Privacy Drives Requirements for the Responsible Use of AI
General privacy principles are the backbone of privacy and data protection globally. AI/ML systems that process personal data must be built along the line of data minimization, data quality, purpose specification, use limitation, accountability, and individual participation. The privacy challenges in AI/ML are magnified by the evolving capacity of models in approximating complicated distribution functions, starting from the model complexity of traditional machine learning models to deep learning with dramatically more parameters.
The principle of AI explainability or transparency aims at opening the so-called “black box” of ML models. If organizations are using AI to support or make decisions about individuals, meaningful explanations about those processes, services, and decisions have to be provided to the individuals affected by them. Outcome-based post-hoc local models or metamodels like local interpretable model-agnostic explanations (LIME) can be used to approximate ML predictions.
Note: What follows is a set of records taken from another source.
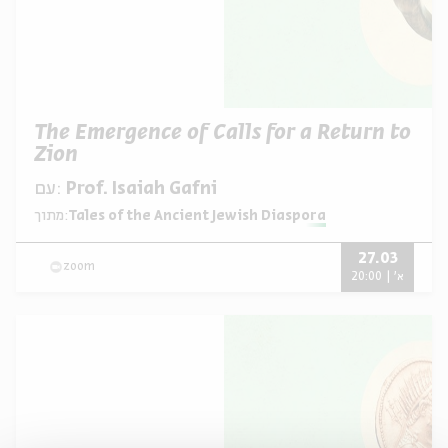
The Emergence of Calls for a Return to
Zion
עם:
Prof. Isaiah Gafni
מתוך:
Tales of the Ancient Jewish Diaspora
27.03
zoom
א' | 20:00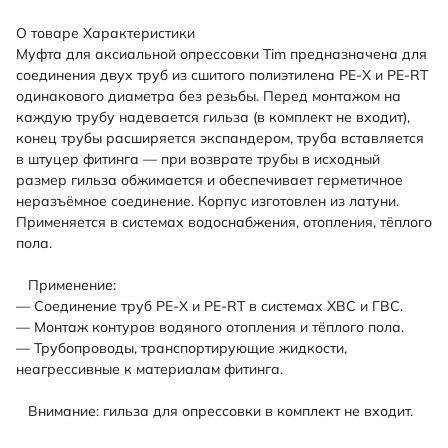
О товаре
Характеристики
Муфта для аксиальной опрессовки Tim предназначена для
соединения двух труб из сшитого полиэтилена PE-X и PE-RT
одинакового диаметра без резьбы. Перед монтажом на
каждую трубу надевается гильза (в комплект не входит),
конец трубы расширяется экспандером, труба вставляется
в штуцер фитинга — при возврате трубы в исходный
размер гильза обжимается и обеспечивает герметичное
неразъёмное соединение. Корпус изготовлен из латуни.
Применяется в системах водоснабжения, отопления, тёплого
пола.
Применение:
— Соединение труб PE-X и PE-RT в системах ХВС и ГВС.
— Монтаж контуров водяного отопления и тёплого пола.
— Трубопроводы, транспортирующие жидкости,
неагрессивные к материалам фитинга.
Внимание: гильза для опрессовки в комплект не входит.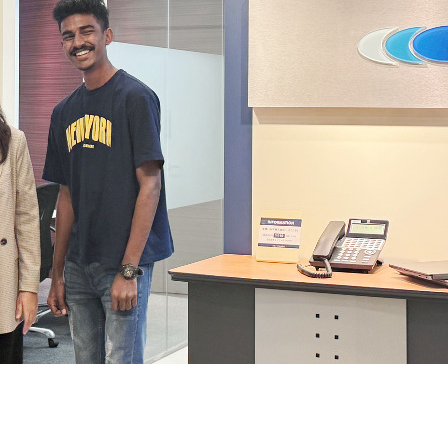
契約内容・クーポン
Explanations should be adapted to the understanding of the receiver and include references to design choices of the system, as well as the rationale for deploying it.
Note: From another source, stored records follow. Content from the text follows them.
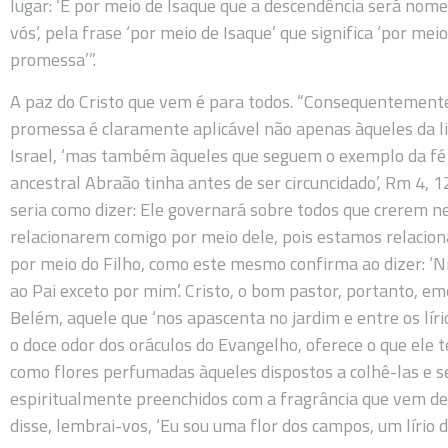
lugar: ‘É por meio de Isaque que a descendência será nom
vós’, pela frase ‘por meio de Isaque’ que significa ‘por mei
promessa’”.
A paz do Cristo que vem é para todos. “Consequentemente
promessa é claramente aplicável não apenas àqueles da 
Israel, ‘mas também àqueles que seguem o exemplo da fé
ancestral Abraão tinha antes de ser circuncidado’, Rm 4, 1
seria como dizer: Ele governará sobre todos que crerem ne
relacionarem comigo por meio dele, pois estamos relacion
por meio do Filho, como este mesmo confirma ao dizer: 
ao Pai exceto por mim’. Cristo, o bom pastor, portanto, em
Belém, aquele que ‘nos apascenta no jardim e entre os lírio
o doce odor dos oráculos do Evangelho, oferece o que ele 
como flores perfumadas àqueles dispostos a colhê-las e 
espiritualmente preenchidos com a fragrância que vem del
disse, lembrai-vos, ‘Eu sou uma flor dos campos, um lírio do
AI fairness and non-discrimination require us to ensure that algorithms and models do not discriminate based on race, gender, other protected classes, and vulnerable individuals. To this end, periodical testing pre-processing (prior to training the algorithm), in-processing (during model training), and post-processing (bias correction in predictions) are necessary. Fairness also implies that personal data is handled in ways that people would reasonably expect and not overpromise on what the algorithm can deliver.
Securing AI/ML algorithms require analyzing the impact of threats throughout the AI/ML system life cycle. Threat modeling helps to define the risks to privacy. One potential privacy threat is machine learning models leaking information about the individual data records on which they were trained. For example, in a membership inference attack, an adversary can infer whether a specific data point is part of the model’s training dataset by observing the model’s predictions. For AI/ML systems, conventional security controls need to be complemented by security controls tailored to ML functionalities, as the European Union Agency for Cybersecurity (ENISA) points out in a recent report.
Combined efforts for ensuring privacy requirements of AI
Due to the complexity of AI/ML systems, there are a huge number of privacy topics that need to be considered and addressed. Foundational elements could include:
- An appropriate AI governance process as a strategic priority, e.g., built on top of existing privacy programs, involving relevant teams from privacy to security, data scientists, engineers, product development, or the new role of AI ethicists.
- Having an understanding of what the AI/ML system will do and addressing threats and risks by ensuring high data quality, proper data annotation, testing the training data’s accuracy, (re)validation of algorithms, and benchmarked evaluation. Impacts of potential breaches of privacy can get mitigated by developing and applying strategies such as deploying privacy-preserving machine learning solutions (e.g., differential privacy, federated learning, secure multi-party computation, homomorphic encryption).
- Privacy impact assessments expanded with additional questions relating to the cross-disciplinary privacy requirements of AI/ML systems. Here, trade-offs, for example, between statistical accuracy and data minimization, and the methodology and rationale for decisions made, can be described.